Start of PASSAGE PROVIDED

Japanese sumo wrestler (born 1976)

Tochiazuma Daisuke (born November 9, 1976, as Daisuke Shiga in Tokyo, Japan) is a retired sumo wrestler. He began his professional career in 1994, reaching the top division just two years later after winning a tournament championship in each of the lower divisions. After winning twelve special prizes and four gold stars, he reached his highest rank of ōzeki in 2002 and won three top division tournament championships before retiring because of health reasons in 2007 at the age of 30. In 2009 he became the head coach of Tamanoi stable.

==Early career==
Born in Adachi, Tochiazuma is the youngest son of former sekiwake and January 1972 tournament winner Tochiazuma Tomoyori, who was the first bearer of the Tochiazuma shikona (fighting name). After his career, Daisuke's father became an elder in the Japan Sumo Association with the name Tamanoi Tomoyori and began his own sumo stable, of which his son was a member.

End of PASSAGE PROVIDED
Start of RECORDS SUPPLIED

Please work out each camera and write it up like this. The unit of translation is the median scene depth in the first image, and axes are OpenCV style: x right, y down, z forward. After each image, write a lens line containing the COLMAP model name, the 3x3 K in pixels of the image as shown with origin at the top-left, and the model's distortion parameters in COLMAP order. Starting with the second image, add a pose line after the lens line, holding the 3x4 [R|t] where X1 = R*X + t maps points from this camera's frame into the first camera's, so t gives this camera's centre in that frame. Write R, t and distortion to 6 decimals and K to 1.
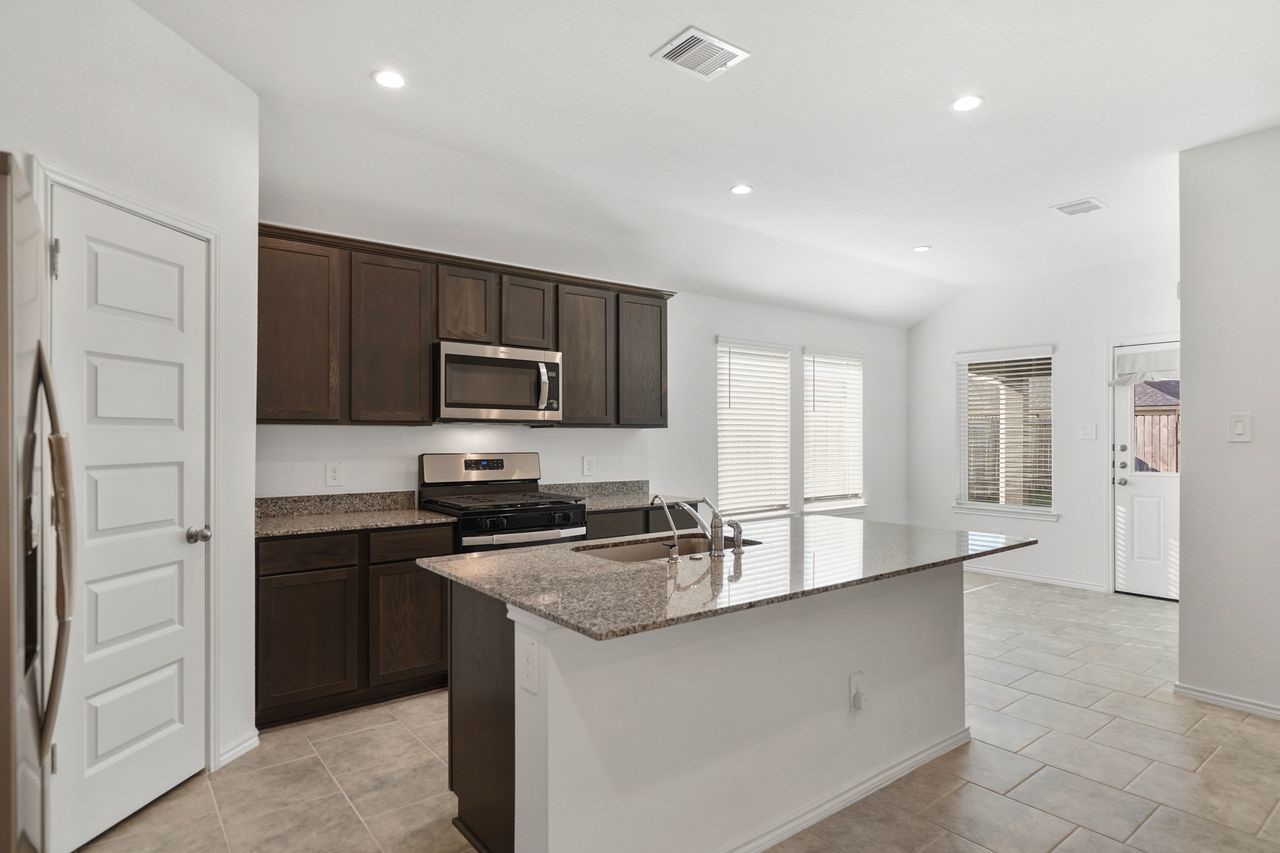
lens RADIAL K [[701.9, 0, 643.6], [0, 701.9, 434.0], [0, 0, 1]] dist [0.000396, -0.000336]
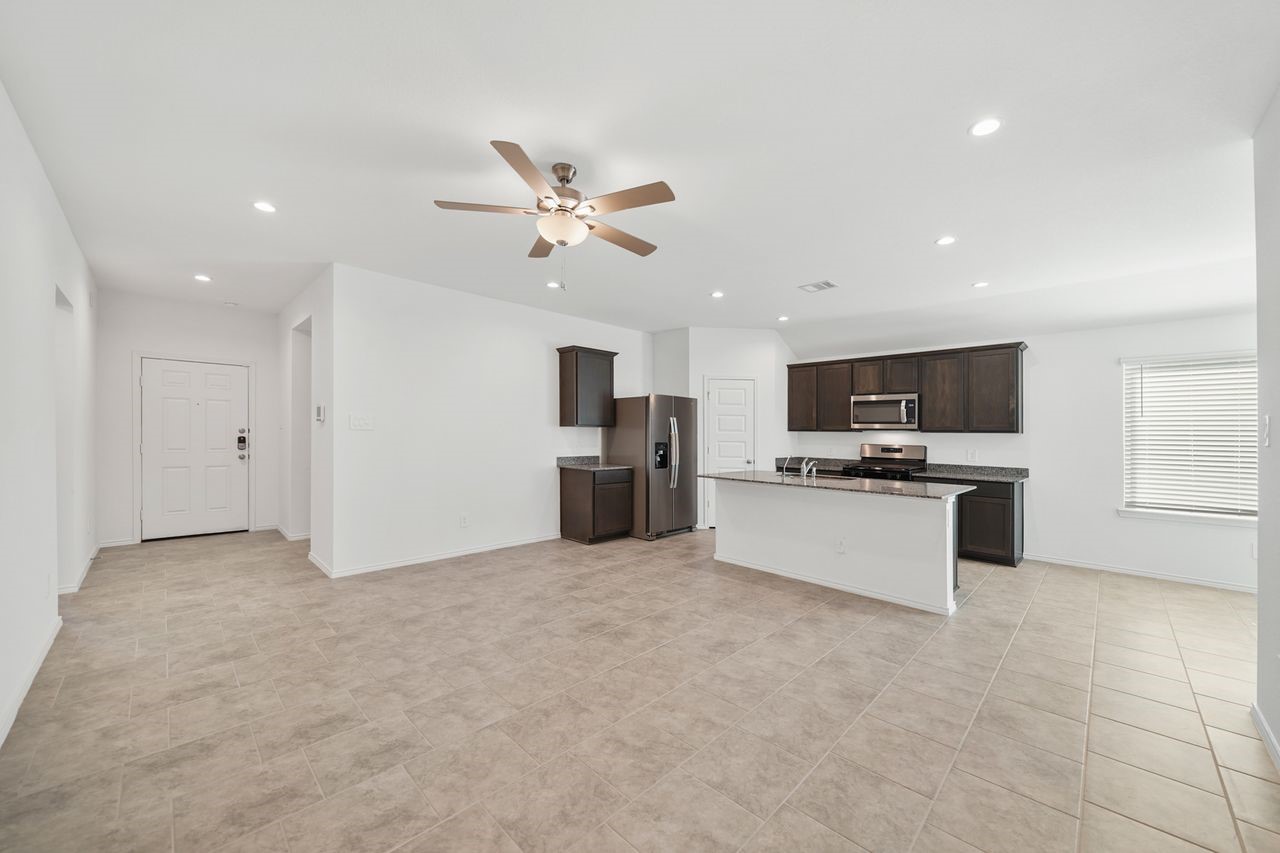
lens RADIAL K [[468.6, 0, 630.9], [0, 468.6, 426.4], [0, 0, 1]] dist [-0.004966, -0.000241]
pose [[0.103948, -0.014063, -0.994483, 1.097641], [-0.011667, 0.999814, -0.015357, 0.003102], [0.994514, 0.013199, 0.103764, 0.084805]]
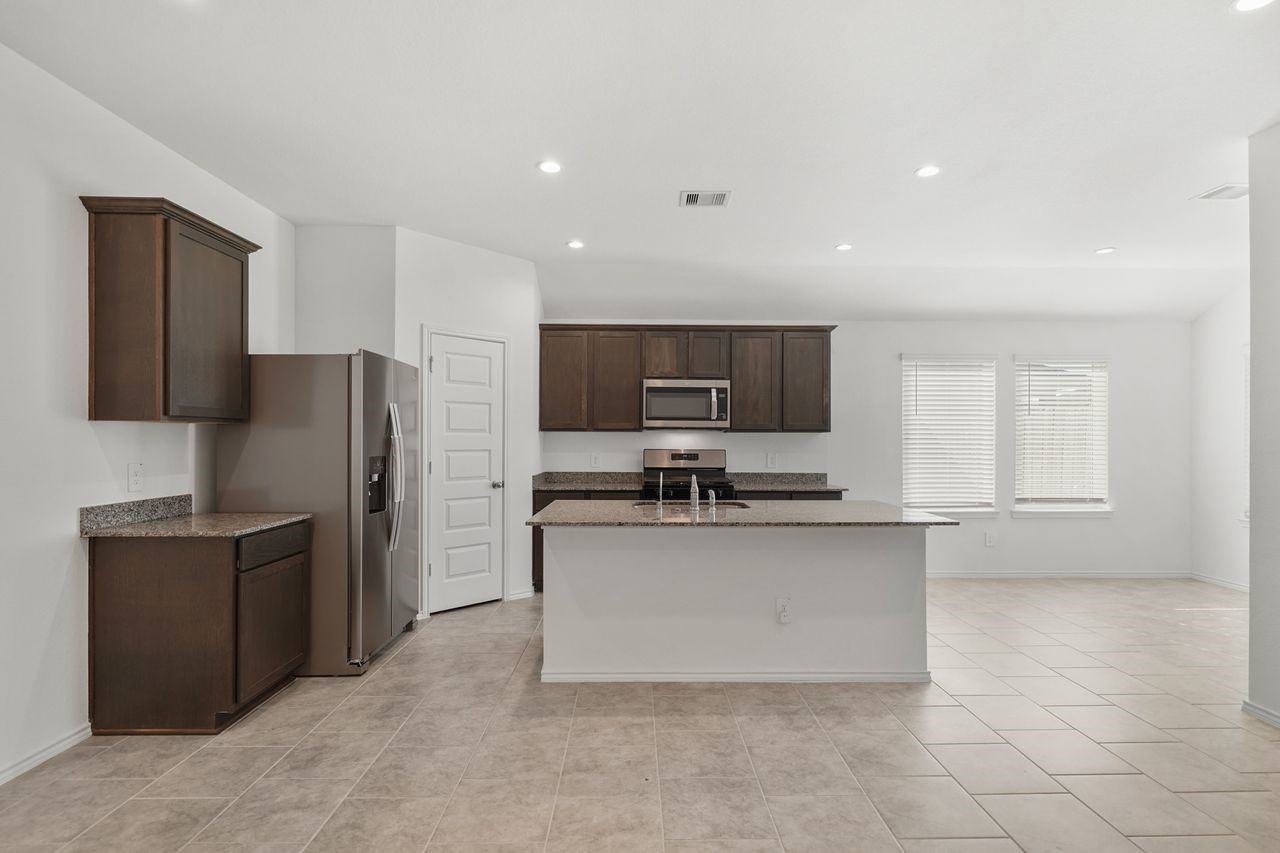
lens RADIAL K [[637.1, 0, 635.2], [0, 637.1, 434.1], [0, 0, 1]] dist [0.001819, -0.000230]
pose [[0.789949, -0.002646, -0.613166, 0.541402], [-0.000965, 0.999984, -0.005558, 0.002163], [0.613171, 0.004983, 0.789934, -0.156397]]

End of RECORDS SUPPLIED
Start of RECORDS SUPPLIED

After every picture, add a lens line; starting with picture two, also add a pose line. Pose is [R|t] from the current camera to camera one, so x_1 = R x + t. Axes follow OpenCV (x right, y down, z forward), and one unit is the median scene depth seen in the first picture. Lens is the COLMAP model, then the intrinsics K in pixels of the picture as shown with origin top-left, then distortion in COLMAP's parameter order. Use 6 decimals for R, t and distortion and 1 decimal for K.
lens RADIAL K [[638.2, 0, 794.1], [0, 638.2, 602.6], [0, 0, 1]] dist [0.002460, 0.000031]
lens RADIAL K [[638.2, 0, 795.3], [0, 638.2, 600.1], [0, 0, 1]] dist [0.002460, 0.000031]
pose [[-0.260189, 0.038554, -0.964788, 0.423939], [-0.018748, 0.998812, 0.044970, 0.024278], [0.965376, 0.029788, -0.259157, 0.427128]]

End of RECORDS SUPPLIED

▶ [TASKS TO CARRY OUT]:
(a) Repeat the passage about Tochiazuma Daisuke from "Tochiazuma Daisuke (born" up to and including "of Tamanoi stable.".
(b) According to the passage about Tochiazuma Daisuke, in what year did he become the head coach of Tamanoi stable?
The items are independent material and have no connection to the sumo wrestler passage.

▶ [SOLUTION LIST]:
(a)
Tochiazuma Daisuke (born November 9, 1976, as Daisuke Shiga in Tokyo, Japan) is a retired sumo wrestler. He began his professional career in 1994, reaching the top division just two years later after winning a tournament championship in each of the lower divisions. After winning twelve special prizes and four gold stars, he reached his highest rank of ōzeki in 2002 and won three top division tournament championships before retiring because of health reasons in 2007 at the age of 30. In 2009 he became the head coach of Tamanoi stable.

(b) 2009